Texte choisi
========

Venise Envoyé spécial

Pas si simple de
glisser de l’architecture contemporaine dans le décor muséal de Venise.
Les projets de deux architectes stars, le Français Rudy Ricciotti et
l’Espagnol Santiago Calatrava, rappellent cette dure réalité en pleine
Biennale d’architecture. Le premier a dessiné le futur Palais du cinéma
du Lido avec les Génois de l’agence 5+1 AA. Le second signe un nouveau
pont high-tech au-dessus du Grand Canal. Le chantier du Palais du
cinéma vient de commencer : la première pierre a été posée le 28 août,
pendant la Mostra. Rudy Ricciotti a remporté en 2005 le concours
destiné à doter le Lido d’installations dignes de son festival de
cinéma. Le point fort de ce projet de 70 millions d’euros, financé par
la ville de Venise, la région Vénétie et l’Etat italien : il est en
grande partie enterré, pour conserver l’espace vide de la place du
Lido, devant l’actuel Palais du cinéma et le casino. Seul émerge le
volume de la grande salle, bloc arrondi d’aspect terreux, ouvert sur
l’extérieur grâce à une spectaculaire verrière nervurée comme une aile
de libellule.

========

Extraits de données
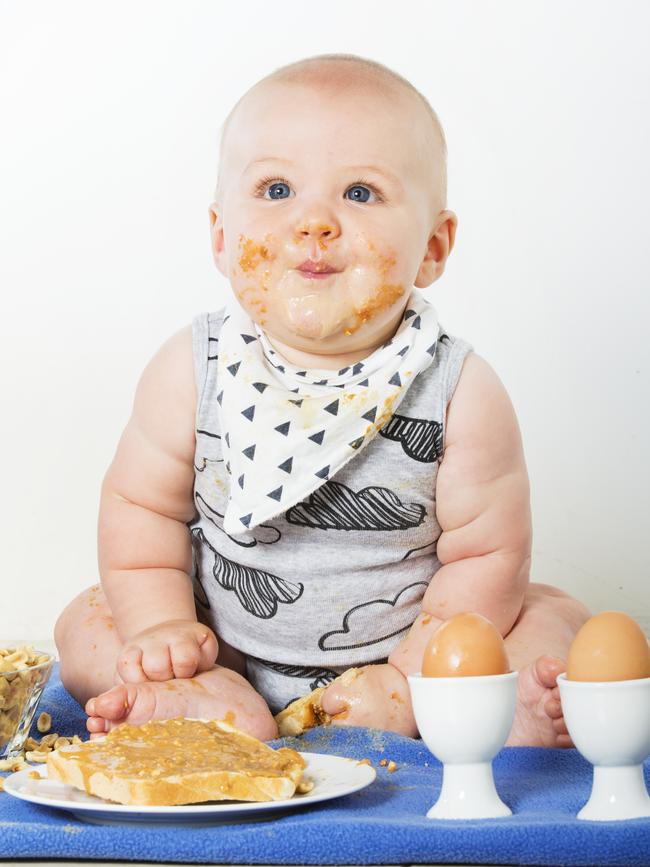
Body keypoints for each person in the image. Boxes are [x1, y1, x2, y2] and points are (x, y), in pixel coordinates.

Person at [55, 53, 590, 745]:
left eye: (360, 193)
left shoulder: (460, 390)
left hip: (409, 654)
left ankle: (450, 710)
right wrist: (162, 628)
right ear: (220, 236)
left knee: (558, 620)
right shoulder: (192, 369)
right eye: (277, 189)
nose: (314, 222)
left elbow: (488, 558)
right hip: (224, 645)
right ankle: (211, 702)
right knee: (87, 622)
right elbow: (140, 510)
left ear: (432, 245)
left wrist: (411, 672)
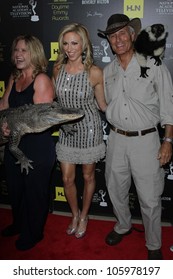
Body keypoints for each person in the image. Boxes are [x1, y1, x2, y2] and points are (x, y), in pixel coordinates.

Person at [98, 14, 173, 259]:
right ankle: (123, 225)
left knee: (150, 197)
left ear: (132, 35)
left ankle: (153, 244)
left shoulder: (154, 65)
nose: (117, 39)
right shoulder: (107, 71)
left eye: (122, 33)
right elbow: (104, 104)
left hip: (146, 140)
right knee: (115, 189)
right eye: (112, 35)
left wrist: (168, 141)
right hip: (117, 139)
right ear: (108, 40)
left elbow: (168, 107)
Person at [0, 35, 56, 250]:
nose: (18, 54)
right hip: (14, 144)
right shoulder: (14, 77)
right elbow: (5, 105)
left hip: (37, 146)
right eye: (16, 50)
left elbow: (39, 121)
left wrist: (11, 128)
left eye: (24, 50)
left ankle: (34, 233)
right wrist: (3, 124)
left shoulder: (41, 79)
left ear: (34, 53)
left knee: (34, 193)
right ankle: (19, 223)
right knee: (15, 190)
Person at [52, 23, 107, 238]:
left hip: (90, 131)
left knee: (88, 176)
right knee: (66, 179)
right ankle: (74, 214)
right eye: (65, 43)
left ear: (83, 45)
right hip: (66, 131)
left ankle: (84, 215)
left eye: (74, 43)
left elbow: (102, 106)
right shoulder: (57, 68)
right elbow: (53, 101)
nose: (69, 48)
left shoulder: (94, 72)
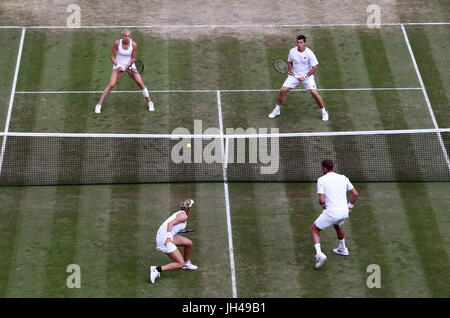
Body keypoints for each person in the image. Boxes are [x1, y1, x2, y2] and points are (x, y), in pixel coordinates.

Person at [311, 159, 358, 269]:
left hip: (332, 212)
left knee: (314, 229)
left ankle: (319, 255)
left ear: (324, 169)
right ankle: (343, 249)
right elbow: (355, 194)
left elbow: (322, 200)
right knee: (337, 224)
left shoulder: (321, 180)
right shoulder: (343, 178)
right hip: (344, 211)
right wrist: (350, 207)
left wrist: (324, 207)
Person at [269, 34, 328, 121]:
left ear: (304, 43)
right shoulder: (292, 51)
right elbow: (289, 62)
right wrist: (291, 70)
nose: (299, 44)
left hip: (307, 76)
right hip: (294, 76)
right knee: (282, 90)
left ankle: (324, 112)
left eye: (301, 42)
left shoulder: (309, 53)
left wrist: (304, 77)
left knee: (314, 93)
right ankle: (276, 110)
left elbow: (315, 67)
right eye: (297, 42)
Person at [94, 29, 154, 113]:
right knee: (111, 84)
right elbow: (111, 56)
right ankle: (98, 105)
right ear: (122, 36)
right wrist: (118, 66)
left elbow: (133, 58)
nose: (127, 38)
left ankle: (150, 103)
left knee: (140, 82)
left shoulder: (134, 44)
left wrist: (128, 65)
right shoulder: (117, 43)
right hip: (118, 64)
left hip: (130, 64)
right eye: (125, 36)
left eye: (128, 36)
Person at [150, 199, 198, 284]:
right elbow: (170, 224)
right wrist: (168, 237)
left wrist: (174, 233)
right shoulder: (184, 216)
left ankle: (186, 263)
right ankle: (156, 269)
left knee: (188, 243)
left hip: (166, 234)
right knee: (180, 263)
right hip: (164, 238)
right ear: (189, 208)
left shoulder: (180, 213)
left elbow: (173, 226)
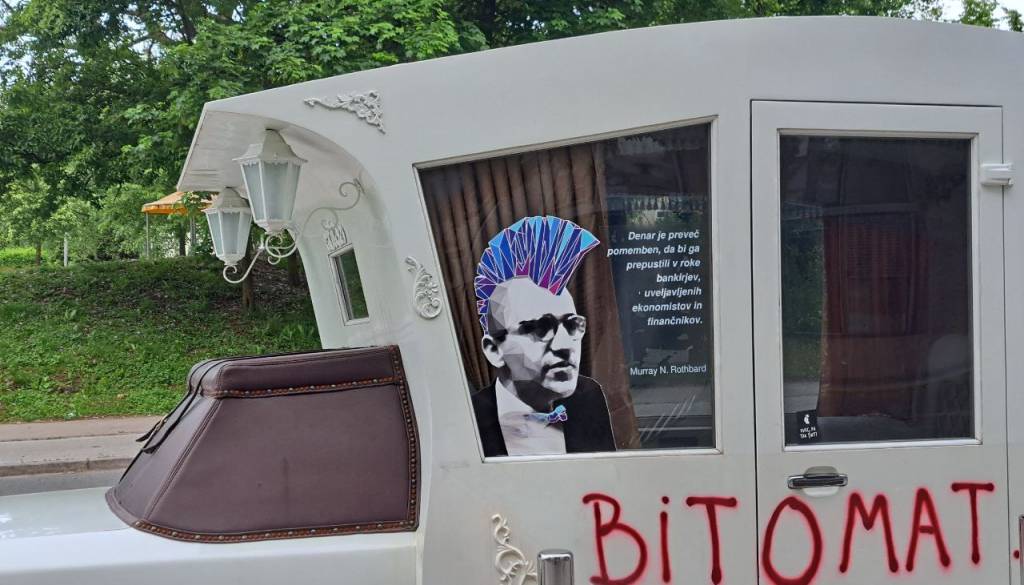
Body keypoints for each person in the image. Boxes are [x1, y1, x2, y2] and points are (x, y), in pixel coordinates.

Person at [471, 215, 616, 456]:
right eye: (539, 328)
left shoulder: (588, 397)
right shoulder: (467, 420)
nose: (564, 345)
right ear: (495, 350)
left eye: (572, 325)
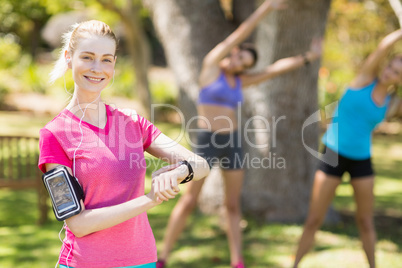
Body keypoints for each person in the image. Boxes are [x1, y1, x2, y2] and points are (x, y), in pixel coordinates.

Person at [156, 1, 323, 267]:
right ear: (233, 52)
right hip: (207, 141)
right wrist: (266, 9)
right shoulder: (211, 66)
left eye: (244, 63)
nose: (238, 62)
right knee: (189, 200)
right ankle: (162, 257)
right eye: (239, 55)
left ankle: (237, 261)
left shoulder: (240, 80)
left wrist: (308, 57)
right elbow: (240, 33)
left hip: (233, 142)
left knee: (233, 205)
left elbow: (274, 69)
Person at [38, 20, 210, 268]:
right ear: (68, 57)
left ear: (114, 65)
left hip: (142, 260)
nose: (97, 68)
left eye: (107, 59)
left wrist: (177, 173)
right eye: (87, 57)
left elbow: (201, 164)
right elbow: (78, 224)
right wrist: (151, 198)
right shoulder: (54, 134)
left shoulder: (132, 123)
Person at [293, 29, 402, 268]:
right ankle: (294, 265)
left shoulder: (392, 104)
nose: (388, 72)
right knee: (313, 219)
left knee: (365, 221)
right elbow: (383, 46)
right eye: (390, 66)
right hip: (332, 152)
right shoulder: (364, 79)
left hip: (362, 158)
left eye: (396, 72)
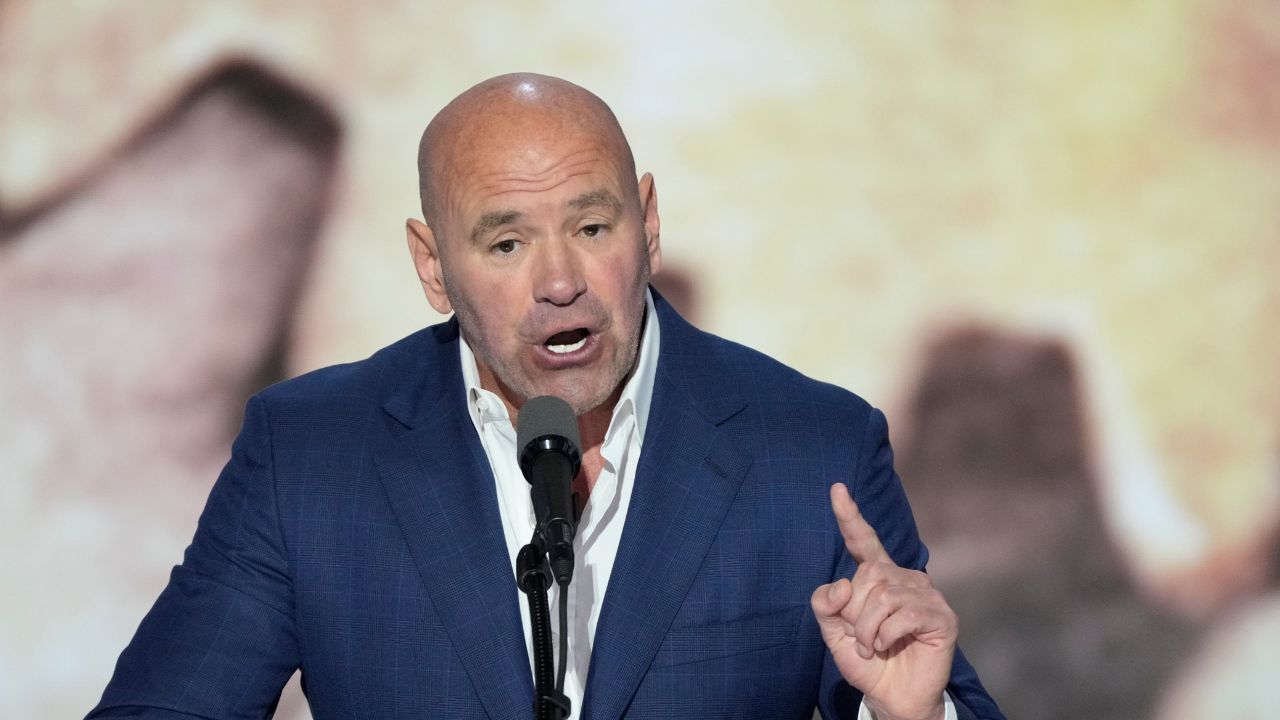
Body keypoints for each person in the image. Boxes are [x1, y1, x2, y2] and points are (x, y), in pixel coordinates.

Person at [89, 73, 1004, 720]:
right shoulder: (311, 455)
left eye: (593, 226)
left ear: (647, 223)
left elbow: (930, 696)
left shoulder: (813, 451)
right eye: (506, 244)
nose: (561, 281)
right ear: (432, 266)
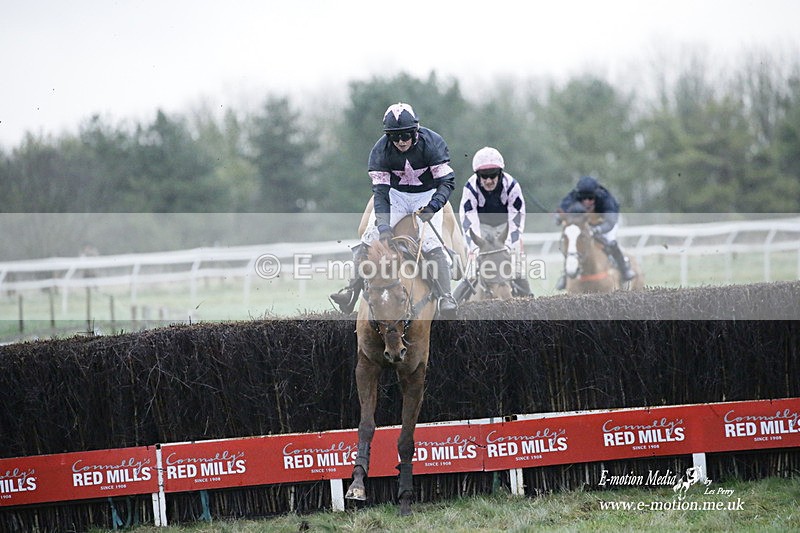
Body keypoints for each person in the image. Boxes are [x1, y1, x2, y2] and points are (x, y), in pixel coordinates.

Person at [330, 102, 458, 316]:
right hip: (395, 195)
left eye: (406, 135)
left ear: (415, 131)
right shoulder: (380, 151)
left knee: (430, 242)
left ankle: (446, 296)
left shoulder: (432, 143)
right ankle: (352, 290)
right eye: (394, 136)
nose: (400, 141)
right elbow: (380, 194)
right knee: (369, 237)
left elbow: (447, 182)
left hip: (426, 195)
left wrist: (433, 206)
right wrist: (383, 227)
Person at [457, 147, 532, 298]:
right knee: (471, 271)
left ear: (500, 173)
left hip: (505, 229)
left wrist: (508, 245)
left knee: (518, 268)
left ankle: (529, 301)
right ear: (478, 175)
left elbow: (516, 220)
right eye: (484, 176)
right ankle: (453, 305)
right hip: (480, 229)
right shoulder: (470, 188)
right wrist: (475, 248)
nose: (489, 180)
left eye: (493, 175)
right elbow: (468, 220)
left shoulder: (512, 186)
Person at [554, 175, 636, 289]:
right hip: (584, 224)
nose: (587, 201)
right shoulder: (573, 196)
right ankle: (566, 274)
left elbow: (610, 222)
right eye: (583, 198)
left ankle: (624, 269)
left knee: (610, 241)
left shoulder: (606, 199)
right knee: (573, 245)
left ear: (596, 194)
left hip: (604, 224)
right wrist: (558, 216)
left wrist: (597, 230)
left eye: (590, 198)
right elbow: (561, 211)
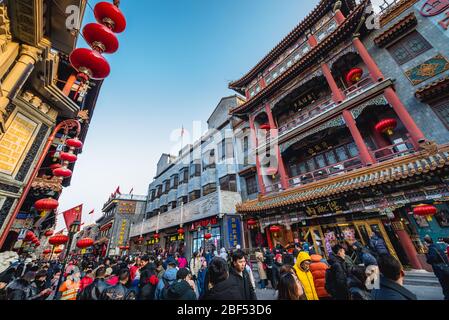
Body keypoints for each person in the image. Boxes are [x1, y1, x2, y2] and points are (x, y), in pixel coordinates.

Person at [423, 236, 449, 300]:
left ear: (426, 242)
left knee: (444, 284)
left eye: (424, 243)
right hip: (445, 267)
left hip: (440, 270)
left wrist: (426, 254)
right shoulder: (437, 246)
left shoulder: (431, 249)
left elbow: (431, 259)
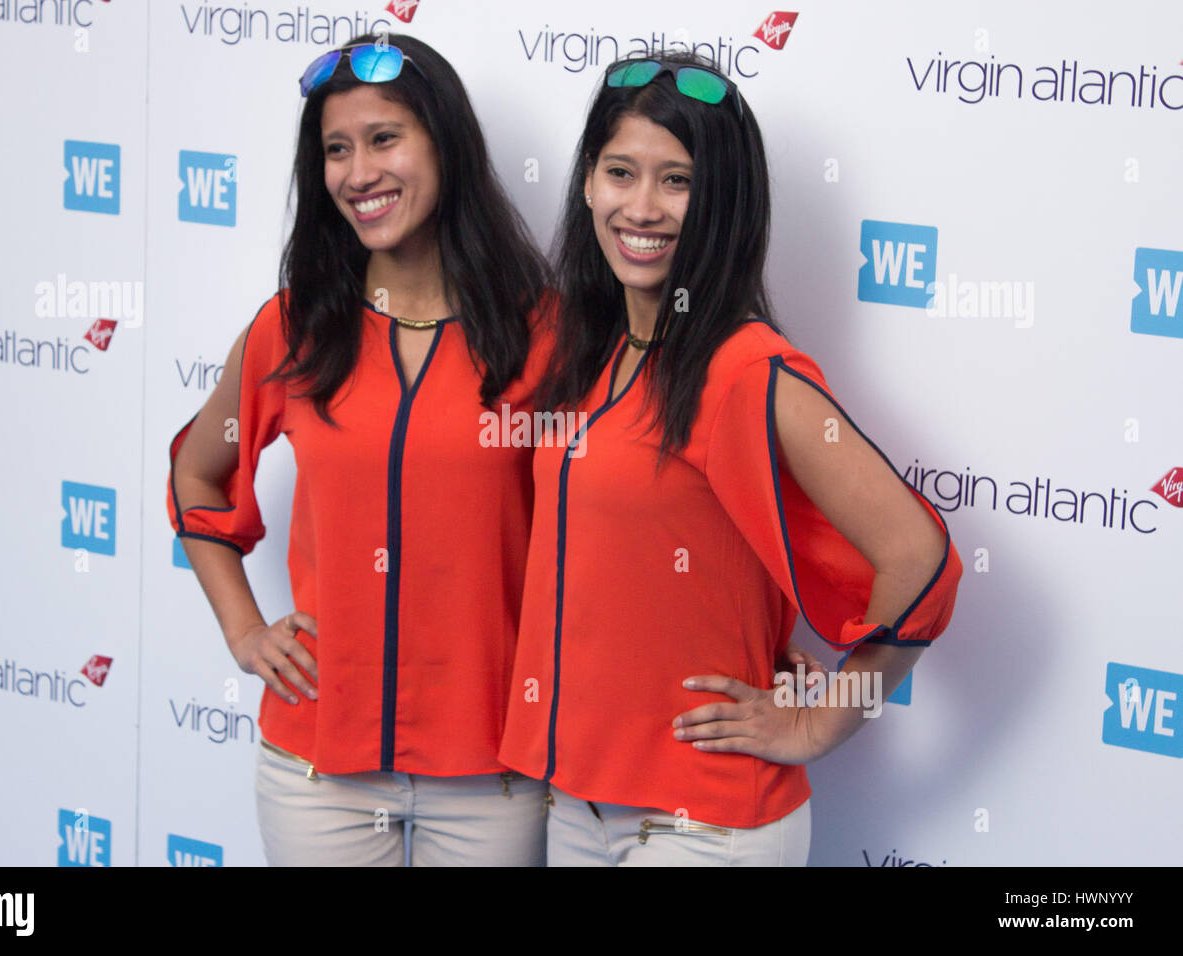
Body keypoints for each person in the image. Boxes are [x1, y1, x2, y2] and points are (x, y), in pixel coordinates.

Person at [498, 52, 965, 866]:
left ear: (723, 203)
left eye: (677, 181)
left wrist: (820, 721)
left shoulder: (746, 369)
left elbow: (922, 563)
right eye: (620, 172)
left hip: (706, 826)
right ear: (586, 184)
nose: (641, 206)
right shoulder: (593, 352)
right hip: (579, 806)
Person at [166, 33, 554, 866]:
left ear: (445, 144)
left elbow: (626, 511)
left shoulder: (546, 335)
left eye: (384, 139)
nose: (357, 172)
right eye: (336, 150)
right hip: (318, 770)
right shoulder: (295, 328)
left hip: (494, 771)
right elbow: (199, 473)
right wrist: (244, 630)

========

Consigne 1
D'après le texte sur l'architecture contemporaine à Venise, combien coûte le projet du nouveau Palais du cinéma du Lido ?
Consigne 2
Prolongez le texte sur l'architecture contemporaine à Venise en reprenant juste après sa dernière phrase.

Résultat de l'exercice 1
Il coûte 70 millions d'euros.

Résultat de l'exercice 2
Jeudi 11 septembre, le tout-Venise et un aréopage d’architectes
français et italiens étaient invités à fêter, dans les jardins de la
collection Peggy Guggenheim, le lancement d’un ouvrage consacré à
l’édifice (éd. Ante Prima, AAM Editions et Silvana Editoriale). A
l’heure des discours enthousiastes, Rudy Ricciotti, l’un des
architectes français les plus en vue et les plus en verve, détonne : «Je
suis anxieux. Le chantier a été lancé à partir de simples esquisses, et
nous n’en avons pas la maîtrise. Nous avons une simple mission de
conseil, de direction artistique. Je ne sais pas ce que va devenir le
projet. Les entreprises risquent de vouloir faire des économies
partout, et alors…»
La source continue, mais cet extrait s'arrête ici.